Enunciabamos al incio de este capítulo una definición la definición de arte realizada por Marija Gimbutas, creemos que la publicidad de Benetton se adapta perfectamente a esa definición, en tanto que las imágenes que ofrece son una respuesta al medio natural, (sociedad multicultural), y a través de sus reclamos se interpreta y somete esa realidad, racionalizando la nauturaleza y dando una expresión visual a sus conceptos mitificadores (campaña de imágenes impactantes, en las que aparecía un enfermo terminal de sida o el éxodo albanés), Toscani huye de las imágenes estereotipadas tan al uso en la publicidad, huye de los estereotipos de belleza tipo top models y sobre todo huye de lo convencional. Esa huída hacía delante, hacia nuevos modelos de utilizar la publicidad, le acercan mucho al arte. La publicidad como hemos podido observar a lo largo de esta primera parte de nuestra investigación, suele ser conservadora, podemos comparar una página de publicidad de 1930 y otra actual y no encontramos diferencias conceptuales notables.

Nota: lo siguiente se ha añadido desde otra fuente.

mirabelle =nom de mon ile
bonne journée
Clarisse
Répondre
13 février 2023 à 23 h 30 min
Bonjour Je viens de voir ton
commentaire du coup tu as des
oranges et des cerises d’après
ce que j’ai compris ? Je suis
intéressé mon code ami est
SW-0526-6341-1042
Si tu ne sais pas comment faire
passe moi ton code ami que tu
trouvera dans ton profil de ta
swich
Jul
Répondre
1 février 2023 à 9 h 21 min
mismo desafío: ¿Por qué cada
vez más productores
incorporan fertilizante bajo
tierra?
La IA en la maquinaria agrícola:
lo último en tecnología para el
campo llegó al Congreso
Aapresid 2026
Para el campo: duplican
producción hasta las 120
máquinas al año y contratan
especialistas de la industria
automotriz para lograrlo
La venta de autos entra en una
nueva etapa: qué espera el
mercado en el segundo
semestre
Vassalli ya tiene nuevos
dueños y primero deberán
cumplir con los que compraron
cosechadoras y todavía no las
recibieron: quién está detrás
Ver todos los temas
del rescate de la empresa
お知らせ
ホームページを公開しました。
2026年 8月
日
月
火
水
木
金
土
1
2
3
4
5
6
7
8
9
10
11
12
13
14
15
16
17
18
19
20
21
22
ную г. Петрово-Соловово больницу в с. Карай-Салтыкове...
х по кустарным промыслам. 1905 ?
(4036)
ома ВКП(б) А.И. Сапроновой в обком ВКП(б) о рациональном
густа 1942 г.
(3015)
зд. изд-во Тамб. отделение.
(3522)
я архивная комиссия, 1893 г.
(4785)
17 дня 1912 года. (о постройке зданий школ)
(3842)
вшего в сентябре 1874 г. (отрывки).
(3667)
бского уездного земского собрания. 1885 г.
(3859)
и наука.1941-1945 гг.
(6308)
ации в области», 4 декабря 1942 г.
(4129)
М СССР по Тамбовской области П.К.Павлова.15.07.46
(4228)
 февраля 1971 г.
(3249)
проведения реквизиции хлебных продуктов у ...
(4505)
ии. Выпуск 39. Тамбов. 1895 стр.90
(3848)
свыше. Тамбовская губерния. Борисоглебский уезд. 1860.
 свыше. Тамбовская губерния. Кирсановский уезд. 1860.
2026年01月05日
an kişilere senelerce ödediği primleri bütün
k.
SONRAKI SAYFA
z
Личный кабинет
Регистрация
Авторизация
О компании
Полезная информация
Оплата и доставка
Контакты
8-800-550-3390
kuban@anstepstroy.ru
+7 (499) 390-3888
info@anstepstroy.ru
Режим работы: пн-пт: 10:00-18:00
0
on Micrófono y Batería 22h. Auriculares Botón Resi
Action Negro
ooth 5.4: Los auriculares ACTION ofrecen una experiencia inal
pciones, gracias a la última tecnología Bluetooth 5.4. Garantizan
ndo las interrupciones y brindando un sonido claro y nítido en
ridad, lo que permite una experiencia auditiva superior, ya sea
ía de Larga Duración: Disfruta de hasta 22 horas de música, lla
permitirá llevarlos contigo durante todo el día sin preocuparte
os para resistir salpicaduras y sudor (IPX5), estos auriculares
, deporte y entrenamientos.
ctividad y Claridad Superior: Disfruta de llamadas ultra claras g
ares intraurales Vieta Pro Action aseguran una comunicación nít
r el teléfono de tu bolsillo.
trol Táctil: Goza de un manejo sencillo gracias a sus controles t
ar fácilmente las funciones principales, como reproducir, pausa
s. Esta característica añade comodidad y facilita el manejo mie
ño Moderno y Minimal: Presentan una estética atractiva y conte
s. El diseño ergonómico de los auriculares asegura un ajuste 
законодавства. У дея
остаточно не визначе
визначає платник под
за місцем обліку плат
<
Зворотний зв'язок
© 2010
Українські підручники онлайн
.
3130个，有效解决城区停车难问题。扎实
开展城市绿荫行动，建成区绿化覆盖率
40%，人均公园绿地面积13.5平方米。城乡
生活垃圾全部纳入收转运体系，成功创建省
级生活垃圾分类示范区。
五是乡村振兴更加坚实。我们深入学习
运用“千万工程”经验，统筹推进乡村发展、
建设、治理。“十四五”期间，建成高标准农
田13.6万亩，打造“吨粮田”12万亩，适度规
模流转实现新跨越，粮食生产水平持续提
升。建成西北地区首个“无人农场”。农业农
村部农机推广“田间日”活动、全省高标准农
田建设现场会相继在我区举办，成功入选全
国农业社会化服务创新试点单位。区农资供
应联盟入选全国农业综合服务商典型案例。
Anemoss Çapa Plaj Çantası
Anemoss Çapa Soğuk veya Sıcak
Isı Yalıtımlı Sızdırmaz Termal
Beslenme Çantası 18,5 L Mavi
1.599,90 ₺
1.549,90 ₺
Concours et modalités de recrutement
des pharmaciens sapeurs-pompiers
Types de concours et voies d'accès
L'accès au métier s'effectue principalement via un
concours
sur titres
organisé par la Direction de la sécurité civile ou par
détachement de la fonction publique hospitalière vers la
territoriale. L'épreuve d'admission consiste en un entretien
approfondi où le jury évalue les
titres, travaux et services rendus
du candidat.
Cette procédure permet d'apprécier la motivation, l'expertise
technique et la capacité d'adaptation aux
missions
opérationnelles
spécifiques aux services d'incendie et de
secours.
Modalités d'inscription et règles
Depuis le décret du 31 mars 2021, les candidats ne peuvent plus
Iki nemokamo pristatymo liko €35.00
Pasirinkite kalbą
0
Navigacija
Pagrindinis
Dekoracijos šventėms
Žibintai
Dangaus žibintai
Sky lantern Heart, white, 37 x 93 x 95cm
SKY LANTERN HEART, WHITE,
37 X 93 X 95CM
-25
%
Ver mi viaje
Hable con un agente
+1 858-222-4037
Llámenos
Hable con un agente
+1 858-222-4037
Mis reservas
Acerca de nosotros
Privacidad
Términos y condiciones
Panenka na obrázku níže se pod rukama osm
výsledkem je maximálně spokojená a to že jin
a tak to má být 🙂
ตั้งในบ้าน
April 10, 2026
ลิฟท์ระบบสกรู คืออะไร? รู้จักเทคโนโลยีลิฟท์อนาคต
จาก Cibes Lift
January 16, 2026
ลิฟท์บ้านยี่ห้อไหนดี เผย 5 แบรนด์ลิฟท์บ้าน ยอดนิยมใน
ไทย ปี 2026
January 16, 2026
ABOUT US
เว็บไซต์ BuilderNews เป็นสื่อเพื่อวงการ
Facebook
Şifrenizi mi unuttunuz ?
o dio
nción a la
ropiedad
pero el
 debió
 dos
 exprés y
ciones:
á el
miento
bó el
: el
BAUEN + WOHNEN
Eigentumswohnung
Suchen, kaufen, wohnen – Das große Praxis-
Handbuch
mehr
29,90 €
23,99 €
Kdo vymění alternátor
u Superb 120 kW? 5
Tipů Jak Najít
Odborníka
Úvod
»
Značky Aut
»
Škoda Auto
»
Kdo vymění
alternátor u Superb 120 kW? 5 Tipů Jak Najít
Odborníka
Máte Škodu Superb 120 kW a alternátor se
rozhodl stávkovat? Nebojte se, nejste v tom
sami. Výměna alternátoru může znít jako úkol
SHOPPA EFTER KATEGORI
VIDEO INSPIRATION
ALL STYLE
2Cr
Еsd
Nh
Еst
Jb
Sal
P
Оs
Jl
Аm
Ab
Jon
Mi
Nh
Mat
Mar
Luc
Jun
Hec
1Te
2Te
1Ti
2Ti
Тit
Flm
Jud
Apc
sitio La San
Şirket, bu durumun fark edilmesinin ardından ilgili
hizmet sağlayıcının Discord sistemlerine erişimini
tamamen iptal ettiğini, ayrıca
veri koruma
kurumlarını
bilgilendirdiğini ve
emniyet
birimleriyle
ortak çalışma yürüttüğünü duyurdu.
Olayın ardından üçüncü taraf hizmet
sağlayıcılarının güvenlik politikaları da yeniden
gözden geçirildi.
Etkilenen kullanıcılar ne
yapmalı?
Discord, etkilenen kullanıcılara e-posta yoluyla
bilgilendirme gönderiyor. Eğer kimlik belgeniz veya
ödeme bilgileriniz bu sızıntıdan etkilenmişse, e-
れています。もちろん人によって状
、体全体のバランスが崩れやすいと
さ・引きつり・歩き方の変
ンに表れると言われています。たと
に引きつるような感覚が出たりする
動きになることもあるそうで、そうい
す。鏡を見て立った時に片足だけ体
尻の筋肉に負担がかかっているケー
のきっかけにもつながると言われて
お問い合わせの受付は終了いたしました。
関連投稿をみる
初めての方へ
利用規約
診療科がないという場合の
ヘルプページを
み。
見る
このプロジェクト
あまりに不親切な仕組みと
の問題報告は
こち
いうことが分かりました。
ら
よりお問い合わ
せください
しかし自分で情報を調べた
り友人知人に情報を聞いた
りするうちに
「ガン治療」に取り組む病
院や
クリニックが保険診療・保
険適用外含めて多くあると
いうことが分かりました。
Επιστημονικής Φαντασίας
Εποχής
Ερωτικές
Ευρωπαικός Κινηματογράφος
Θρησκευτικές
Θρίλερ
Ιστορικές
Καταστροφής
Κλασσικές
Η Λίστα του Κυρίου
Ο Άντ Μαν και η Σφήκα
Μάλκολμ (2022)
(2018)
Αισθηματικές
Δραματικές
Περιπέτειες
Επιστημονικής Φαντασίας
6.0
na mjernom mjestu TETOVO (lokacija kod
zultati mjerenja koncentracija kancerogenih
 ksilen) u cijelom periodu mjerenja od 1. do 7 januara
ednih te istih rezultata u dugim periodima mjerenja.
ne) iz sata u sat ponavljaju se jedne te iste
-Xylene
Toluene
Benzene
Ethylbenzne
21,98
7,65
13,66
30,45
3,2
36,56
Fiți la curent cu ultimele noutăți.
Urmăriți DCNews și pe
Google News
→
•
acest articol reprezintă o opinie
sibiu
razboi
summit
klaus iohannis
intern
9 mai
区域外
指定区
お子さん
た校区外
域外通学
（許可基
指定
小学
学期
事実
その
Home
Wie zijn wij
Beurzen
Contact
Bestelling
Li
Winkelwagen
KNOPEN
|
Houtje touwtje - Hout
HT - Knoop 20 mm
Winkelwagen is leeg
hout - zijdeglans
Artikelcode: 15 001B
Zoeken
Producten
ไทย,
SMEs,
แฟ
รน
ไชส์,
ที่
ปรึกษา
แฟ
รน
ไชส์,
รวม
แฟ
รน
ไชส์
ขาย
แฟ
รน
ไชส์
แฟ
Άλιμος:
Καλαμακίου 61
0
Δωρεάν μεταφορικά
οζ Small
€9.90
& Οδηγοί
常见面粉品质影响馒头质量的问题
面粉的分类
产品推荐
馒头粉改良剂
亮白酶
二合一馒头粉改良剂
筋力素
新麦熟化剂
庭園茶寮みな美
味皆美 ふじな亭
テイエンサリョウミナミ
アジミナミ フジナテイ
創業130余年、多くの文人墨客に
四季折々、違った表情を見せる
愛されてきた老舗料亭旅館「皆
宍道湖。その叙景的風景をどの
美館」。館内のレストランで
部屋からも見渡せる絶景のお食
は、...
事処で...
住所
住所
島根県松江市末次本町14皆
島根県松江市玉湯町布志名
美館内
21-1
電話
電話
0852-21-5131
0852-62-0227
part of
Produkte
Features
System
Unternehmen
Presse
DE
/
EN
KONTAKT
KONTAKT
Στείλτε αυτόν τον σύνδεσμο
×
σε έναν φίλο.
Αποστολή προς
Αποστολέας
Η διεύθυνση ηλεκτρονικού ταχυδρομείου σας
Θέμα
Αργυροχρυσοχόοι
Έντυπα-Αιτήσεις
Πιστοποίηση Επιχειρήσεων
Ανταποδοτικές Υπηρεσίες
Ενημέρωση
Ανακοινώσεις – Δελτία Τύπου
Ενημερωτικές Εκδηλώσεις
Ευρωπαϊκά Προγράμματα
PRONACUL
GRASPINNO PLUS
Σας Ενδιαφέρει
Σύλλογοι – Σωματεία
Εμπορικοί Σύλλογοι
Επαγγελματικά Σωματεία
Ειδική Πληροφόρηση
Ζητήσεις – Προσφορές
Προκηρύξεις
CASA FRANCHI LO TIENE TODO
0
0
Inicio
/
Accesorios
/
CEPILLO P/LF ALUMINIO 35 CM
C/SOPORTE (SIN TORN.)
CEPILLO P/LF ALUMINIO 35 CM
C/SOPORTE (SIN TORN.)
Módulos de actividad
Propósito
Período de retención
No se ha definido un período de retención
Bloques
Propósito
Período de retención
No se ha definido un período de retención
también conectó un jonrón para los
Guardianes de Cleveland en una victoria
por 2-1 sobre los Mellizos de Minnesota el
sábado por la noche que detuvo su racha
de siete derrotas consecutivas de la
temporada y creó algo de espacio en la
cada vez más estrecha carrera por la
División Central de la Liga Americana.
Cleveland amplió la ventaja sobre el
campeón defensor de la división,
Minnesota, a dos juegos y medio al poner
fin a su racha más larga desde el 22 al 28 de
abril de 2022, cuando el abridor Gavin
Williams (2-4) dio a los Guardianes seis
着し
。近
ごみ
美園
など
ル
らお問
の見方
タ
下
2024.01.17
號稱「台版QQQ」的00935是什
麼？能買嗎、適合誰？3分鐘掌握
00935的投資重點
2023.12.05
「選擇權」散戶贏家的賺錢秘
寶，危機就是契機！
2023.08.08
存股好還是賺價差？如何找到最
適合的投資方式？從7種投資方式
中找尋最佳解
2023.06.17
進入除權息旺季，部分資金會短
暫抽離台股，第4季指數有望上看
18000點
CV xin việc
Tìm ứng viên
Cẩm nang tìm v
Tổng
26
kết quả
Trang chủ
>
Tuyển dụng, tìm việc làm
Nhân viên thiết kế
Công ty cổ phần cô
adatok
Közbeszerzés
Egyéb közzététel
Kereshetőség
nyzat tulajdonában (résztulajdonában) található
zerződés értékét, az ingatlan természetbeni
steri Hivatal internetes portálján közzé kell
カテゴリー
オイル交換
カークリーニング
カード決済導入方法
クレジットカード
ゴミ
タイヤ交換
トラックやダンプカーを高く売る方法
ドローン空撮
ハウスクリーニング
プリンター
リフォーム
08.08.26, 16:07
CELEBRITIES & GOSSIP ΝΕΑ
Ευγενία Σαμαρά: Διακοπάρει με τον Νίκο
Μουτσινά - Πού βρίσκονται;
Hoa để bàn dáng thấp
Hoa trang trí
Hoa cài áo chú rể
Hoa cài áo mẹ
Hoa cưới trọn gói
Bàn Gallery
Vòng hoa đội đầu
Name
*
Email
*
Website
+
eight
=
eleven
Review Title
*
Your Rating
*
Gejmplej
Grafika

Creemos que la interacción entre el arte y la publicidad crecerá en los próximos años, porque como decía Cioran el público está desapareciendo de los museos y para evitar que su profecía se cumpla sobre el fin del arte, éste tendrá que cambiar los espacios de difusión de sus obras. En las útlimas ferias internacionales de arte, la calle adquiere cada vez más protagonismo, así como otros soportes de difusión. Según la tendencia actual parece que avanzamos hacia dos modelos de producción artística, uno que se mantiene fiel a los métodos pictóricos tradicionales y otro interesado en nuevas técnicas y soportes. Por otro lado la publicidad cambiará en algún momento su modo de hacer ya que las generaciones futuras sabrán cada día leer mejor cualquier tipo de imagen. Podrán prescindir de modelos renacentistas y desjarse llevar por el espacio bidimensional como ya hicieran los Rodchenko, Lissiztky y otros artistas afines.